Fishes, like other animal species, have intraspecies morphological and physiological diversity, one of which is digestive. In nature there are fishes that are carnivorous, omnivorous, herbivorous, detritivorous and planktivorous, with a digestive tract adapted to their dietary requirements.

In the case of carnivorous fishes their digestive tract is short with a large stomach designed to contain even whole fishes. While the digestive tract of omnivorous fish is larger, and their teeth and digestive tract have some of the traits of both carnivores and herbivores. The stomach is somewhat shorter in omnivores with a primary carnivorous diet, and a more reduced stomach in omnivores with a primary herbivorous diet. Although omnivores can eat plant matter, they cannot digest some types of grains and plants (Figure 1).

Omnivorous fishes are the easiest of all fish to feed, as they eat flake foods as well as live foods, and generally a wide variety of feeds. For that reason, omnivores are an excellent choice for the aquaculture industry.

In fish, the digestive process begins in the mouth and is purely mechanical. Teeth are located in various areas of the oral cavity, and tooth-like structures or gill rakers can also be found on the gill arches, especially in carnivorous fish, although these features may be shared by some omnivores.

The esophagus serves as a transition from the mouth to the rest of the digestive system. The portion of the esophagus, posterior to the sphincter, is continuous with the stomach in gastric fishes or with the intestine in fishes without a stomach. The esophagus is highly elastic in carnivorous fishes and expands to hold prey in the mouth while feeding at a more controlled rate into the stomach. Mucus-secreting esophageal glands are located in the anterior portion of the esophagus to help lubricate the alimentary tract, while digestive juice-secreting glands are located in the posterior part of the sphincter.

The stomach can be divided into the cardiac and pyloric portion. The gastric glands form gastric pits in the cardiac stomach and are the sites of oxynticopeptic cells that produce both HCl and pepsin. Besides the oxynticopeptic cells that secrete pepsin and HCl, the mucosa has two other cell types that play an important role in digestion: the endocrine cells and the mucosal cells. Gastric juice is secreted by the gastric glands to break down structural nutrients and release soluble nutrients, starting protein digestion. The activity of acidic digestive enzymes such as pepsin, gastric lipase, and chitinase is greater at low pH. While the stomach muscles mix and shake the content to facilitate contact between the food bolus and gastric juices. This digestive process is the one that occurs in carnivorous fish, and in omnivores with a carnivorous feeding tendency.

The pyloric cecum, located just behind the stomach, is found in some species. The size and number of ceca is variable among carnivorous species and are usually absent or greatly reduced in omnivores and herbivores. The pyloric caeca are basically extensions of the upper intestine, continuing the digestive process started in the stomach and absorbing nutrients that have already been released from digestion. The mucous cells secrete mucus and certain digestive enzymes that help regulate the digestion of mainly proteins and carbohydrates. The practical result of this folding is to increase the absorption capacity of nutrients.

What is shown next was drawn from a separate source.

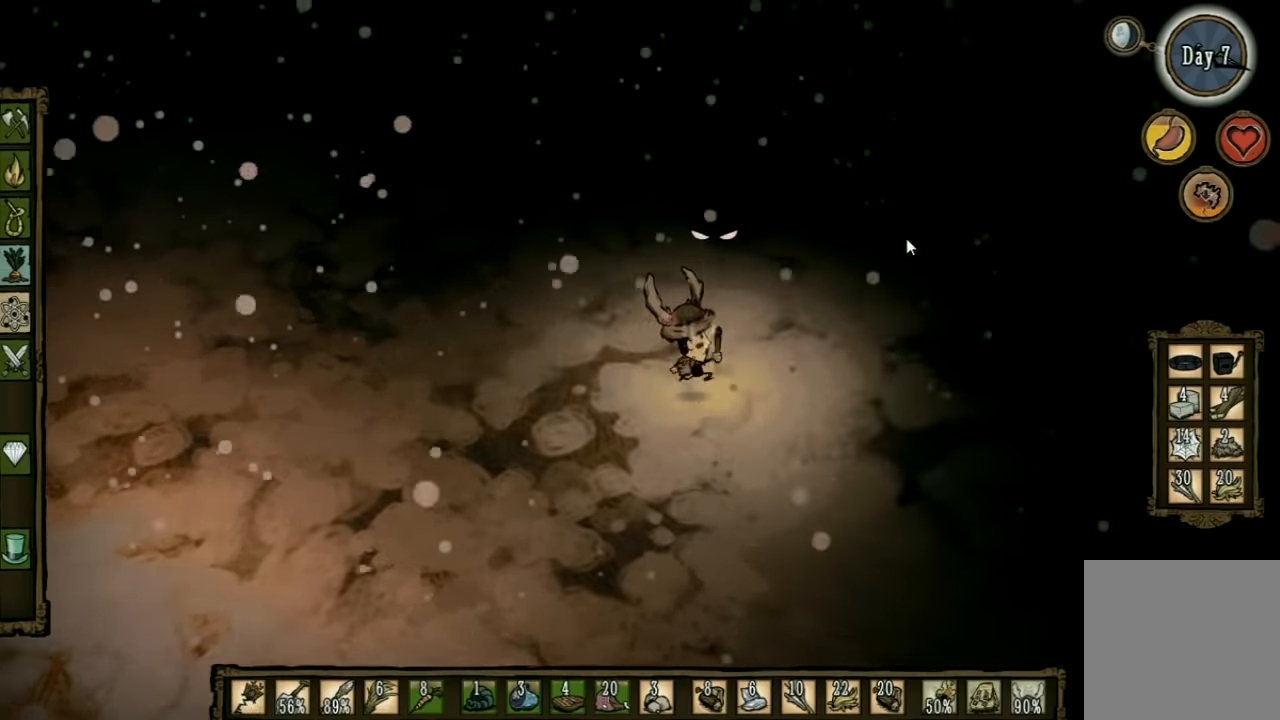
{"keys": ["d"], "events": []}
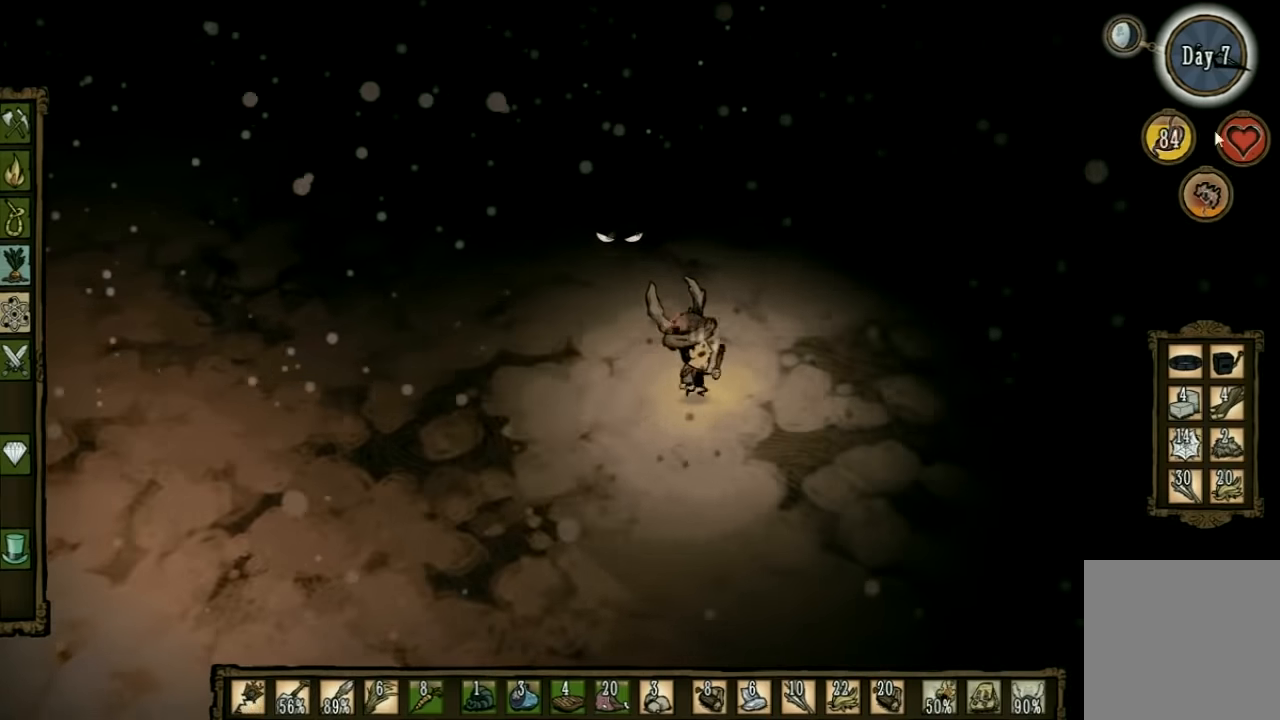
{"keys": ["d", "w"], "events": [[66, "w", "down"]]}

The small intestine commonly has two parts: the upper anterior part called the small intestine, and the lower part called the large intestine. Histologically, the upper intestine differs from the lower intestine in that the goblet cells decrease and the muscle becomes thinner in the lower intestine. In the case of carnivorous fish, at the intestinal level, there is a greater capacity for digestion of polypeptides to amino acids and less of polysaccharides to monosaccharides, while in omnivores this is more equal.

The pancreas in fishes can be located in one organ or commonly diffuse. Digestive enzymes and bicarbonate enter in ducts connected to the intestinal or cecal lumen. Bicarbonate is produced by the acinar cells of the exocrine pancreas. These secretions enter the ducts connected to the gallbladder and/or directly into the intestinal/caecal lumen. Bicarbonate raises the pH of the intestine to a range in which digestive enzymes secreted in the intestine and pyloric cecum are highly active and protect the brush borders of enterocytes from hydrochloric acid in the stomach. Among the enzymes that differentiate between carnivores and some omnivores, we find gastric and pancreatic chitinase that aids in the digestion of chitin, and can even serve as a defense against microorganisms and parasites in other tissues.

The gallbladder stores bile and then excretes it into the intestinal lumen when food enters the intestine from the stomach in response to nutrients in the digestive tract and perhaps other stimuli. Bile salts in the digestive tract help break down lipids into chylomicrons so they can be taken up by enterocytes.